Après avoir essayé vainement d'ouvrir la porte du camp, je fus obligé de foncer dedans avec mon ambulance afin d'y faire une brèche et de pouvoir entrer dans l'enfer.
J'ai alors appris, par des personnes parlant le français, les horreurs qui s'y passaient et, ne pouvant agir de ma propre initiative, je leur ai demandé de ne pas sortir du camp. Je devais d'abord prévenir mes chefs, qui prirent l'avis des autorités américaines, et des renforts furent envoyés dans ce camp, qui, nous l'apprîmes plus tard, s'appelait "DORA".
Les renforts protégeaient et réconfortaient tous ces malheureux. Par un genre de comité qui existait dans le camp, j'appris que ceux qui ne pouvaient plus travailler, les trop faibles, les malades, les moribonds, étaient "parqués"dans des habitations en dehors du camp. Je m'y rendis tout de suite avec un membre de ce comité qui me désigna les maisons sur la route.
Lorsque je poussai la porte d'une de ces habitations, le spectacle était tellement épouvantable que, bien que dur comme du roc, je me mis à trembler comme une feuille.
Après avoir pris l'avis des médecins belges et américains, pendant trois jours et trois nuits, sans dormir, nous avons transporté ces moribonds dans les baraques du camp, aidés par des prisonniers et des civils allemands, afin de les laver et les soigner, sous la surveillance de sentinelles.
Je fus très ému de reconnaître, parmi ces malheureux, un de mes anciens camarades des cyclistes frontières, Joseph Wayaffe. Lui, je ne l'ai pas conduit au camp : je l'ai mis dans mon infirmerie où il a été cajolé et nourri comme un petit oiseau, pour éviter que cet homme sous-alimenté ne s'étouffe en s'alimentant trop rapidement. Une de mes plus grande joie est que, quarante ans après, Joseph Wayaffe est toujours avec nous.

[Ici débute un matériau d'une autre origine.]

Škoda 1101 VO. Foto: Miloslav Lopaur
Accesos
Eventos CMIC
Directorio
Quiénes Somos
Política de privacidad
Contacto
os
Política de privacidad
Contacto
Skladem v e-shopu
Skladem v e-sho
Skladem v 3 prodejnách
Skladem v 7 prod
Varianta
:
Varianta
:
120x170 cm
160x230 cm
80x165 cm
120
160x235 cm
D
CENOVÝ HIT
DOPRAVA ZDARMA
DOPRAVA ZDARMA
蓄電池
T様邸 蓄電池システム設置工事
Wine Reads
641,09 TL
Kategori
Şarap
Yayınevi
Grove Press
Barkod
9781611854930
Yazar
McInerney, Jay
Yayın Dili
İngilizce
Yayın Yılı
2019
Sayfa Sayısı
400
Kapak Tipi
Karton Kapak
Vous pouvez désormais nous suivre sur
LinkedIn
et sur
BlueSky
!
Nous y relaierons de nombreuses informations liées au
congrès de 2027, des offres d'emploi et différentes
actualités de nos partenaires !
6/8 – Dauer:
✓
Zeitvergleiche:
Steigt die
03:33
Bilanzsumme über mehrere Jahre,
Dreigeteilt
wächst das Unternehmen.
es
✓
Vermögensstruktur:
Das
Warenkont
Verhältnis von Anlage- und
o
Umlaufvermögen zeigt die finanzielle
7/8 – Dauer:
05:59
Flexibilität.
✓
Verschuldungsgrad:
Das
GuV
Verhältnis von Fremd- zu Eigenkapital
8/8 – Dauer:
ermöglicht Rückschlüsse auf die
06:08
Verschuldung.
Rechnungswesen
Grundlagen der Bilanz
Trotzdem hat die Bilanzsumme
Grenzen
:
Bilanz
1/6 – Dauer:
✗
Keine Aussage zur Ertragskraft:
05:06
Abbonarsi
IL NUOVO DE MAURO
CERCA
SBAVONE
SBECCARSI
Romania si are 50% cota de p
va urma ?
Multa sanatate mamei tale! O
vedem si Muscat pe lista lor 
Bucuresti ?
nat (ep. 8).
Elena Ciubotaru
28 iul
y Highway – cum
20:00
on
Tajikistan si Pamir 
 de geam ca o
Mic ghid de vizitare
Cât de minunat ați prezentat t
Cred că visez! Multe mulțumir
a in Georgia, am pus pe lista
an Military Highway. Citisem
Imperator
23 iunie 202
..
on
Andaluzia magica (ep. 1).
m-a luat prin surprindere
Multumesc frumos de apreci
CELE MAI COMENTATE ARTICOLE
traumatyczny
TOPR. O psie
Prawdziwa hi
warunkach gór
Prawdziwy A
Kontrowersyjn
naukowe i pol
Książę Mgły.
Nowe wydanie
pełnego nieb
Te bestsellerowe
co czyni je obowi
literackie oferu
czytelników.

Une chose que je voudrais que l'on sache : en 1945, les habitants de Nordhausen, hommes, femmes, vieillards, garçons et filles nous détestaient, nous tiraient dessus, nous lançaient des grenades. Etaient-ils donc tous des nazis enracinés pour qu'une pareille chose puisse arriver ?
Après avoir soigné et soulagé ces malheureux pendant plusieurs jours, nous continuâmes notre route vers Sangerhausen, Eisleben, Halle, Leipzig et Dresden où nous fîmes la jonction avec les troupes russes le 25 avril 1945 à 13 heures 45.